[Object outline annotations]
--
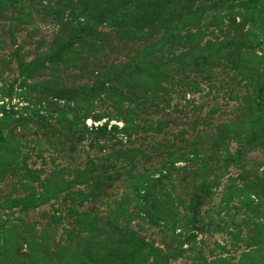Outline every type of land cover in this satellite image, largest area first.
<instances>
[{
	"label": "rangeland",
	"instance_id": "1",
	"mask_svg": "<svg viewBox=\"0 0 264 264\" xmlns=\"http://www.w3.org/2000/svg\"><path fill=\"white\" fill-rule=\"evenodd\" d=\"M0 264H264V0H0Z\"/></svg>",
	"mask_w": 264,
	"mask_h": 264
}]
</instances>
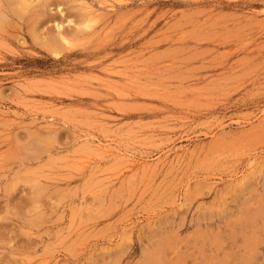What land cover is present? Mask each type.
<instances>
[{
  "label": "rangeland",
  "instance_id": "obj_1",
  "mask_svg": "<svg viewBox=\"0 0 264 264\" xmlns=\"http://www.w3.org/2000/svg\"><path fill=\"white\" fill-rule=\"evenodd\" d=\"M21 1L0 264H264V0Z\"/></svg>",
  "mask_w": 264,
  "mask_h": 264
},
{
  "label": "bare ground",
  "instance_id": "obj_2",
  "mask_svg": "<svg viewBox=\"0 0 264 264\" xmlns=\"http://www.w3.org/2000/svg\"><path fill=\"white\" fill-rule=\"evenodd\" d=\"M3 2V1H2ZM5 2V1H4ZM13 2V1H12ZM30 3H31V0H23V1H21L19 4H20V6L24 9V8H26V7H28L29 5H30ZM17 6V5H16ZM34 6V5H33ZM1 8V7H0ZM10 9V8H9ZM11 9H12V7H11ZM4 10V9H3ZM7 10V9H6ZM8 11V10H7ZM14 11V10H13ZM20 12H21V10H19ZM28 11V10H27ZM26 11V12H27ZM2 12V11H1ZM6 12V11H5ZM24 12V11H23ZM29 12V11H28ZM17 13V12H16ZM13 14H15V13H13ZM23 14L24 13H21V14H19V13H17L15 16H17L16 18L17 19H20V18H23L22 16H23ZM31 14L33 15L32 17H31ZM41 14H42V12H41ZM29 15H30V17L31 18H33L32 20L34 21L32 24H33V26H32V33H34V37L32 36V38H34L35 39V41L37 42V43H39L42 47H44L46 50H48V51H50V52H55L56 50H57V46H55V42L57 41H55V40H51L50 41V39L46 36H44L42 39L40 38L41 37V34H40V32L38 31V29H39V26H40V24H41V19H40V15H39V13L37 12V11H31V12H29ZM14 16V17H15ZM83 17V16H82ZM32 20H30L31 22H32ZM90 21H91V19H88V18H86V17H83V19L80 21V26H81V28H82V26L83 27H90ZM30 22V23H31ZM45 23V22H44ZM78 24V23H77ZM76 24V25H77ZM77 28H78V26H77ZM80 28V30H79V32H81V31H83L82 29ZM78 30V29H77ZM45 32V31H44ZM64 32V31H63ZM82 34V33H81ZM80 35V34H79ZM55 39V38H54ZM57 39V38H56ZM64 40H66V38H63ZM68 41V40H67ZM69 42V41H68ZM57 43V42H56ZM28 183V182H27ZM13 184V183H12ZM39 194H40V192H38ZM35 194V193H34ZM32 197H33V195H32ZM36 197H37V192H36ZM160 251V250H159Z\"/></svg>",
  "mask_w": 264,
  "mask_h": 264
}]
</instances>
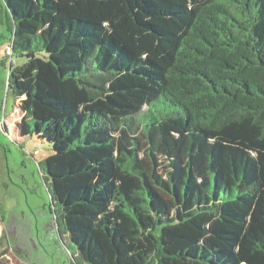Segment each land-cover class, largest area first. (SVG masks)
<instances>
[{
  "label": "trees",
  "instance_id": "obj_1",
  "mask_svg": "<svg viewBox=\"0 0 264 264\" xmlns=\"http://www.w3.org/2000/svg\"><path fill=\"white\" fill-rule=\"evenodd\" d=\"M4 1L82 262L264 264V0Z\"/></svg>",
  "mask_w": 264,
  "mask_h": 264
},
{
  "label": "rangeland",
  "instance_id": "obj_2",
  "mask_svg": "<svg viewBox=\"0 0 264 264\" xmlns=\"http://www.w3.org/2000/svg\"><path fill=\"white\" fill-rule=\"evenodd\" d=\"M2 4L5 5L4 0H0ZM9 16L14 30L10 12ZM11 35L3 11L0 18V264H85L70 242L60 208L52 198V179L46 165L52 146L37 135L24 139L19 132L24 113L21 100L8 88L10 60L5 53L13 43ZM14 60L15 66L27 62L17 52ZM161 257L160 252L153 264H160Z\"/></svg>",
  "mask_w": 264,
  "mask_h": 264
},
{
  "label": "crops",
  "instance_id": "obj_3",
  "mask_svg": "<svg viewBox=\"0 0 264 264\" xmlns=\"http://www.w3.org/2000/svg\"><path fill=\"white\" fill-rule=\"evenodd\" d=\"M3 11H4V7H2V5H0V18H1V15H2ZM4 13H5V16H6V19H7V24L9 26V29L11 30L10 19L8 18L9 16H8L6 11H4Z\"/></svg>",
  "mask_w": 264,
  "mask_h": 264
},
{
  "label": "built area",
  "instance_id": "obj_4",
  "mask_svg": "<svg viewBox=\"0 0 264 264\" xmlns=\"http://www.w3.org/2000/svg\"><path fill=\"white\" fill-rule=\"evenodd\" d=\"M12 50H13V47L12 45L10 44L7 49L5 50V53L8 57H11L12 56Z\"/></svg>",
  "mask_w": 264,
  "mask_h": 264
}]
</instances>
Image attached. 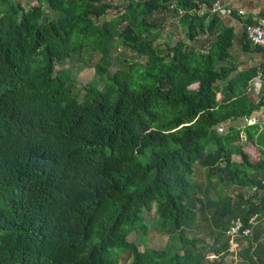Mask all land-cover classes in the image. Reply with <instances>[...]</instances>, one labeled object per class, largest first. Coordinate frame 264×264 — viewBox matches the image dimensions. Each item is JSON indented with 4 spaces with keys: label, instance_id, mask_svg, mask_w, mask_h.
Wrapping results in <instances>:
<instances>
[{
    "label": "trees",
    "instance_id": "trees-1",
    "mask_svg": "<svg viewBox=\"0 0 264 264\" xmlns=\"http://www.w3.org/2000/svg\"><path fill=\"white\" fill-rule=\"evenodd\" d=\"M230 15L222 0H0V264H264V72H239ZM85 50L96 80L75 93L65 66ZM152 229L176 243L129 240Z\"/></svg>",
    "mask_w": 264,
    "mask_h": 264
},
{
    "label": "rangeland",
    "instance_id": "rangeland-1",
    "mask_svg": "<svg viewBox=\"0 0 264 264\" xmlns=\"http://www.w3.org/2000/svg\"><path fill=\"white\" fill-rule=\"evenodd\" d=\"M33 6V5H31ZM47 11V10H46ZM118 12H114L113 15H116ZM184 38V34L183 32L180 30L179 31V36H177L174 39V43L180 42L181 40H183ZM122 53L124 54V56L128 59H132V55L129 54L128 52H124L123 49H118V52H114V58H119L120 56H122ZM100 59V56L98 54H93L90 50H85L82 52V55L80 56V61L76 62L72 65H67L65 66V70L70 69L72 71L73 77L77 80L78 82V86H76L74 88V92L77 93L79 92V90L82 89L83 85H87L93 81L96 80L95 77V71H94V67L98 64ZM121 69V66L119 64H117L115 66V70ZM196 88V87H195ZM255 98H257V96L254 95ZM258 100V99H257ZM247 151L251 154V156L254 158V160H259V152L257 150L256 147L253 146H249ZM199 179H200V183H205L204 179H205V172L202 171L201 174H199ZM224 195L226 194H237L238 190H236L234 187L230 188V190H225L224 192H222ZM149 218L152 219H157V216L150 214ZM140 234L138 232H134L130 237L129 240L130 241H134L136 242L138 245H140L141 250H144V248H146L147 246L153 247L155 249L158 250H164L166 249L167 245L169 243H176V240L171 237L172 234H169V232H160V231H154V229H152V231L149 233V235L146 237L147 239V244H142L141 243V239H140ZM145 239V238H144ZM243 244V241H241ZM236 250V249H235ZM233 256L229 257L226 259V261L229 264H236L238 261L237 260H233ZM132 258H130L129 256L126 255H122L121 256V262L120 264H132Z\"/></svg>",
    "mask_w": 264,
    "mask_h": 264
},
{
    "label": "crops",
    "instance_id": "crops-1",
    "mask_svg": "<svg viewBox=\"0 0 264 264\" xmlns=\"http://www.w3.org/2000/svg\"><path fill=\"white\" fill-rule=\"evenodd\" d=\"M222 3L237 12L236 17L230 15L225 17L224 21L226 24H231L234 29L233 54L239 65V72H247L255 68L264 72V52L254 49H251L250 52L244 51L245 26L247 21L252 19L264 22V0H222ZM250 91L258 98L262 91V83L259 78L250 85ZM256 118V123L264 125V110Z\"/></svg>",
    "mask_w": 264,
    "mask_h": 264
},
{
    "label": "built area",
    "instance_id": "built-area-1",
    "mask_svg": "<svg viewBox=\"0 0 264 264\" xmlns=\"http://www.w3.org/2000/svg\"><path fill=\"white\" fill-rule=\"evenodd\" d=\"M212 12H220L222 15L229 14V11L223 8L219 2H216L212 8ZM247 33L249 36V39L253 43V45L264 48V23H260L257 25H250L248 26ZM242 224L240 222L235 223V225L231 228L230 234L232 236H236L240 230L242 229ZM244 234H249V230H246ZM237 244H234L232 247V250H234V247H236Z\"/></svg>",
    "mask_w": 264,
    "mask_h": 264
},
{
    "label": "water",
    "instance_id": "water-1",
    "mask_svg": "<svg viewBox=\"0 0 264 264\" xmlns=\"http://www.w3.org/2000/svg\"><path fill=\"white\" fill-rule=\"evenodd\" d=\"M247 28H248V26L246 25V26H245V29L247 30Z\"/></svg>",
    "mask_w": 264,
    "mask_h": 264
},
{
    "label": "bare ground",
    "instance_id": "bare-ground-1",
    "mask_svg": "<svg viewBox=\"0 0 264 264\" xmlns=\"http://www.w3.org/2000/svg\"><path fill=\"white\" fill-rule=\"evenodd\" d=\"M235 239H237V238H235ZM235 239H234V240H235ZM234 240H233V241H234ZM236 244H237V243H236Z\"/></svg>",
    "mask_w": 264,
    "mask_h": 264
}]
</instances>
--
### Required work
Report every line of the entries that contains the string "built", matching case exactly.

### Result
  "label": "built area",
    "label": "built area",
    "instance_id": "built-area-1",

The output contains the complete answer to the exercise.